The one who is indeed "as a little child'' is glad because of Life itself, and the gladness cannot be measured on any human basis, for it is far more than a human feeling in that it is as calm and as real as the one Mind which causes it. Size or extent, as mortal mind thinks of them in terms of matter, are not to be thought of in the joy of true Life, since there is but one standard by which the amount of man's delight in Spirit can be judged, and that is the standard of allness. As Mrs. Eddy says on page 336 of Science and Health. "Allness is the measure of the infinite, and nothing less can express God."

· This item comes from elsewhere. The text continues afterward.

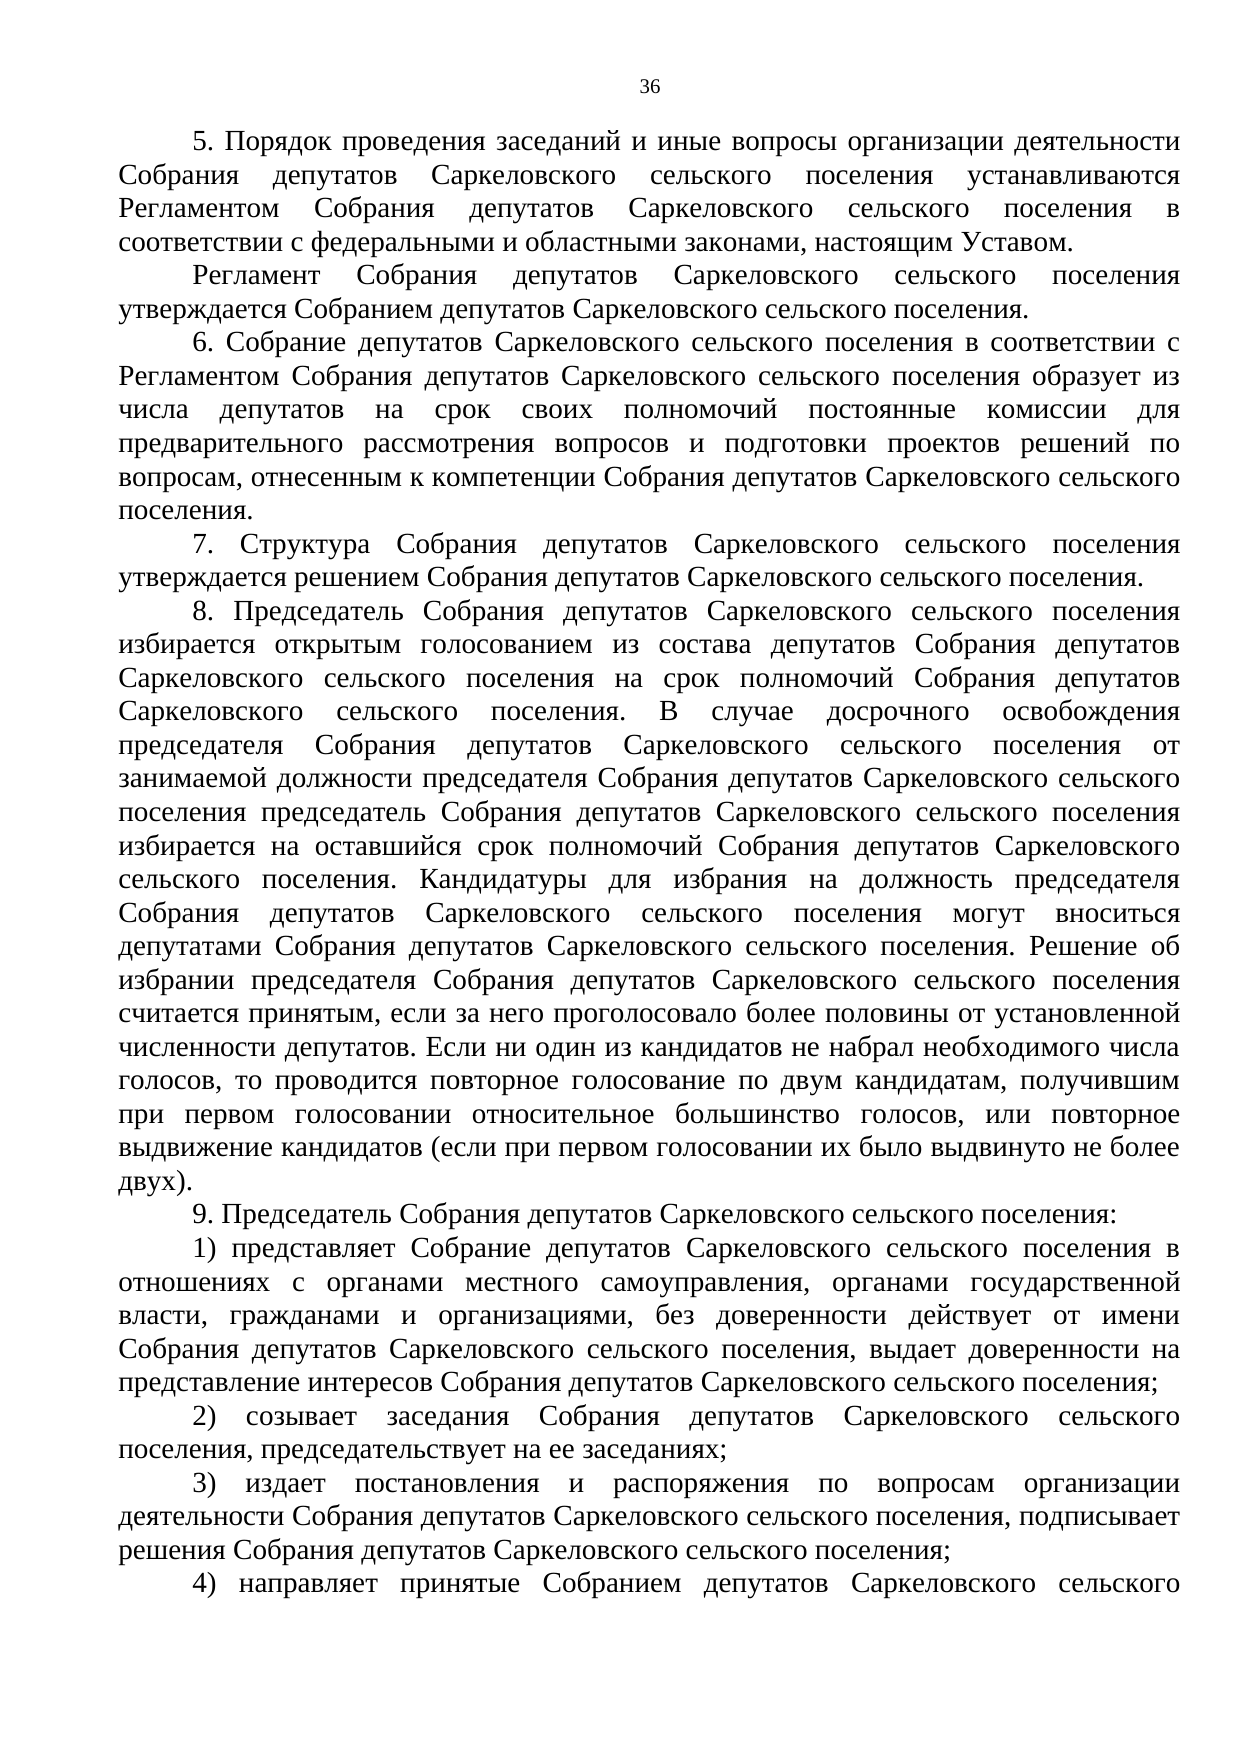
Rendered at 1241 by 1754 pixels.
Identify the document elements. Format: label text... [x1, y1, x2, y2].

Of what size then, is any seeming pain or problem to the divine Mind? To the one Mind such a seeming has no being, and hence amounts to nothing without the least size. The supposed troubles of either past or present are but a mirage, in place of which the fact of Mind and its idea, always active and free and real, is what is to be known. It is hard even to speak or think of nothing, so hard that one needs to see that he can truly think and speak only of the divine fact which any seeming is supposed to mimic. The real action throughout the world, now and for all living, is in perfect peace and balance, without limits or discords, and this real action as it unfolds is the truth of Life for all that is. It cannot be measured by human thought as either small or large, since it is boundless.

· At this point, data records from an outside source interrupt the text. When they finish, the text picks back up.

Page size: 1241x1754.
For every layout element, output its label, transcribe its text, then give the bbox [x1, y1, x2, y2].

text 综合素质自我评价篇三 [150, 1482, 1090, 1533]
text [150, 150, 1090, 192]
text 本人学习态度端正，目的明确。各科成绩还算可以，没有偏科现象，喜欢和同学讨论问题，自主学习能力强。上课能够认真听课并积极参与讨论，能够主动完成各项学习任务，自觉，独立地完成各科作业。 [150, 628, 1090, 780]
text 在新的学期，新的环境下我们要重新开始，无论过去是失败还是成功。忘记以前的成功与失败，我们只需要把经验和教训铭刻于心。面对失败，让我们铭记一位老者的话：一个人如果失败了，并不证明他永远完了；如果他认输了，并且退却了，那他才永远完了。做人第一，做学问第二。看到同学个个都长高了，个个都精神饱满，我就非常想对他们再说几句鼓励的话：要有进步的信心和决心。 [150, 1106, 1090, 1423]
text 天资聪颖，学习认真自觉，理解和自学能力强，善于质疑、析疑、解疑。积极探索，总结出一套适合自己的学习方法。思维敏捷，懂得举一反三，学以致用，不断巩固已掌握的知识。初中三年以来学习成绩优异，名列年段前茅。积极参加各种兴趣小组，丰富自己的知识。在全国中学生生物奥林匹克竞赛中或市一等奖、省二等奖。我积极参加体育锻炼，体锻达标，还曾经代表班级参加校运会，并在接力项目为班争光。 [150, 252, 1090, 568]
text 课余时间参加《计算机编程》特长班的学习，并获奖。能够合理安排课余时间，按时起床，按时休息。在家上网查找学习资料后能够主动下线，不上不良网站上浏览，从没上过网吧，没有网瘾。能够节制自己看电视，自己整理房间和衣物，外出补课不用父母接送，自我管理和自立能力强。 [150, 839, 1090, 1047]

Writing of a mirage in the Argentine, Mr. W. H. Hudson says: "Quite early in spring, on any warm cloudless day this water-mirage was visible, and was like the appearance on a hot summer's day of the atmosphere in England when the air near the surface becomes visible, when one sees it dancing before one's eyes, like thin wavering and ascending tongues of flame—crystal-clear flames mixed with flames of a faint pearly or silver gray. On the level and hotter pampas this appearance is intensified, and the faintly visible wavering flames change to an appearance of lakelets or sheets of water looking as if ruffled by the wind and shining like molten silver in the sun." How large were these "lakelets or sheets of water"? The only answer to such a question must be that they really had no size whatever for they did not exist. So with all the seemings of human living, the struggles, the conflicts, and the mistakes of the ages, they have had no place in the divine Mind, no extent, and there has been nothing really to believe in them. Mrs. Eddy says on page 277 of Science and Health, "Nothing we can say or believe regarding matter is immortal, for matter is temporal and is therefore a mortal phenomenon, a human concept sometimes beautiful, always erroneous."